O presidente francês denunciou “Propaganda Kremlin”, que ele disse que visa pintar os europeus como alojados que tentam prolongar a guerra na Ucrânia.
“Essas são mentiras”, disse Macron. “Ao contrário da Rússia, a União Europeia ameaça ninguém e respeita a soberania de todos … a União Europeia não é de forma alguma a União Soviética”.
A rara visita e endosso de três dos líderes mais poderosos da Europa foi projetada para oferecer um impulso eleitoral ao presidente pró-UE da Moldávia, Maia Sandu, antes de uma eleição parlamentar crítica em 28 de setembro.

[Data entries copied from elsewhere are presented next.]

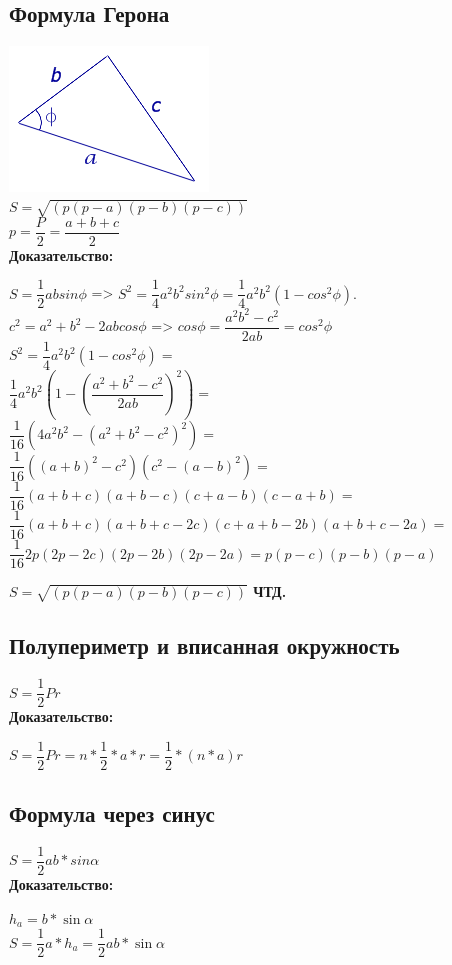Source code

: \documentclass[12pt, letterpaper]{article}
\begin{document}
\subsection {Формула Герона}
\includegraphics[scale=1]{asset.png} \\
$S=\sqrt{(p(p-a)(p-b)(p-c))}$ \\
$p=\dfrac{P}{2}=\dfrac{a+b+c}{2}$ \\
\textbf{Доказательство:} \\
\begin{flushleft}
$S=\dfrac{1}{2}absin\phi$ => $S^2=\dfrac{1}{4}a^2b^2sin^2\phi=\dfrac{1}{4}a^2b^2(1-cos^2\phi).$ \\
$c^2=a^2+b^2-2abcos\phi$ => $cos\phi=\dfrac{a^2b^2-c^2}{2ab}=cos^2\phi$\\
$S^2=\dfrac{1}{4}a^2b^2(1-cos^2\phi)= $ \\
$ \dfrac{1}{4}a^2b^2(1-(\dfrac{a^2+b^2-c^2}{2ab})^2)=$ \\
$ \dfrac{1}{16}(4a^2b^2-(a^2+b^2-c^2)^2)= $ \\
$ \dfrac{1}{16}((a+b)^2-c^2)(c^2-(a-b)^2)= $ \\
$ \dfrac{1}{16}(a+b+c)(a+b-c)(c+a-b)(c-a+b)= $ \\
$ \dfrac{1}{16}(a+b+c)(a+b+c-2c)(c+a+b-2b)(a+b+c-2a)= $ \\ 
$ \dfrac{1}{16}2p(2p-2c)(2p-2b)(2p-2a)= p(p-c)(p-b)(p-a)$ \\
\end{flushleft}
\textbf{$ S=\sqrt{(p(p-a)(p-b)(p-c))} $ ЧТД.}

\subsection {Полупериметр и вписанная окружность}
$S=\dfrac{1}{2}Pr$ \\
\textbf{Доказательство:} \\
\begin{flushleft}
$S=\dfrac{1}{2}Pr=n*\dfrac{1}{2}*a*r=\dfrac{1}{2}*(n*a)r$ \\
\end{flushleft}

\subsection {Формула через синус}
$S=\dfrac{1}{2}ab*sin\alpha $ \\
\textbf{Доказательство:} \\
\begin{flushleft}
$h_a=b*\sin \alpha $ \\
$S=\dfrac{1}{2} a*h_a= \dfrac{1}{2}ab*\sin \alpha $ \\
\end{flushleft}
\end{document}

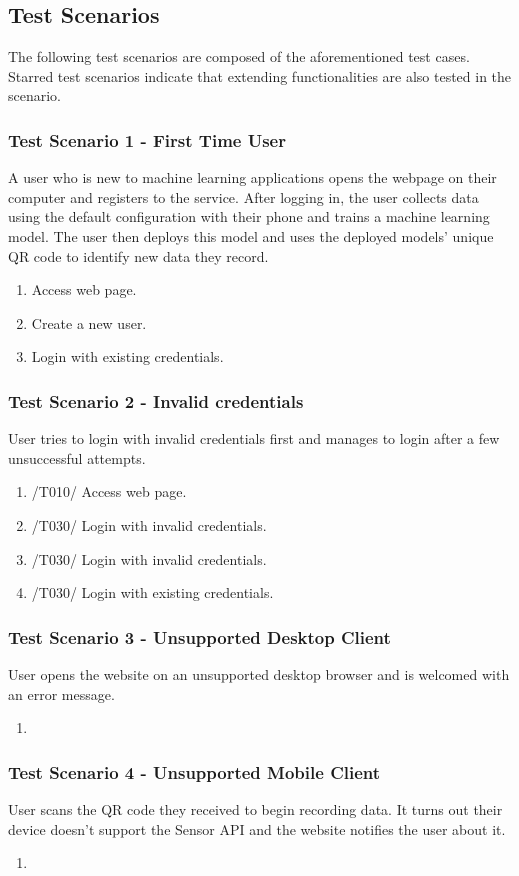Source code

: \subsection{Test Scenarios}
The following test scenarios are composed of the aforementioned test cases. Starred test scenarios indicate that extending functionalities are also tested in the scenario.
\subsubsection{Test Scenario 1 - First Time User}
A user who is new to machine learning applications opens the webpage on their computer and registers to the service. After logging in, the user collects data using the default configuration with their phone and trains a machine learning model. The user then deploys this model and uses the deployed models' unique QR code to identify new data they record. 
\newpage
\begin{enumerate}
    \item Access web page.
    \item Create a new user.
    \item Login with existing credentials.

\end{enumerate}
\subsubsection{Test Scenario 2 - Invalid credentials}
User tries to login with invalid credentials first and manages to login after a few unsuccessful attempts.
\begin{enumerate}
    \item /T010/ Access web page.
    \item /T030/ Login with invalid credentials.
    \item /T030/ Login with invalid credentials.
    \item /T030/ Login with existing credentials.
\end{enumerate}
\subsubsection{Test Scenario 3 - Unsupported Desktop Client}
User opens the website on an unsupported desktop browser and is welcomed with an error message.
\begin{enumerate}
    \item 
\end{enumerate} 
\subsubsection{Test Scenario 4 - Unsupported Mobile Client}
User scans the QR code they received to begin recording data. It turns out their device doesn't support the Sensor API and the website notifies the user about it.
\begin{enumerate}
    \item 
\end{enumerate}
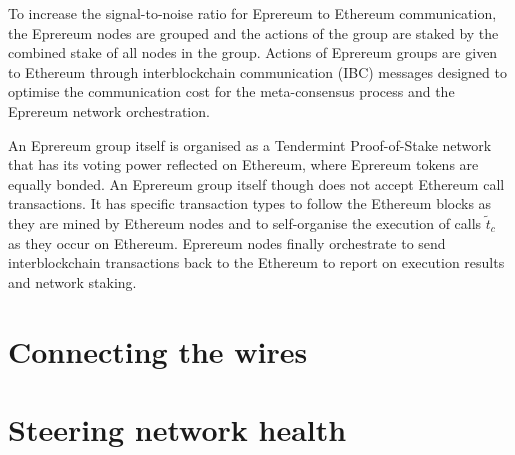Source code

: \documentclass[twocolumn]{article}
\begin{document}
To increase the signal-to-noise ratio for Eprereum to Ethereum communication, the Eprereum nodes are grouped and the actions of the group are staked by the combined stake of all nodes in the group. Actions of Eprereum groups are given to Ethereum through interblockchain communication (IBC) messages designed to optimise the communication cost for the meta-consensus process and the Eprereum network orchestration.  

An Eprereum group itself is organised as a Tendermint Proof-of-Stake network that has its voting power reflected on Ethereum, where Eprereum tokens are equally bonded.  An Eprereum group itself though does not accept Ethereum call transactions.  It has specific transaction types to follow the Ethereum blocks as they are mined by Ethereum nodes and to self-organise the execution of calls $\tilde{t}_c$ as they occur on Ethereum. Eprereum nodes finally orchestrate to send interblockchain transactions back to the Ethereum to report on execution results and network staking.


\section{Connecting the wires}
\section{Steering network health}


\end{document}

Sandu, que foi estreitamente reeleito presidente no ano passado e abriu seu futuro na oferta de associação da Moldávia, alertou em seu discurso sobre os esforços contínuos da Rússia para influenciar a eleição a favor de Moscou e enganar os eleitores sobre as verdadeiras intenções da UE na Ucrânia e em outros lugares.
Um país de 2,4 milhões de pessoas imprensado entre a Romênia e a Ucrânia, a Moldávia é um alvo-chave para o presidente russo Vladimir Putin, que optou por táticas híbridas-desde campanhas de desinformação até a compra de votos-para tentar obter o controle do país enquanto fazia uma guerra cinética contra a Ucraína.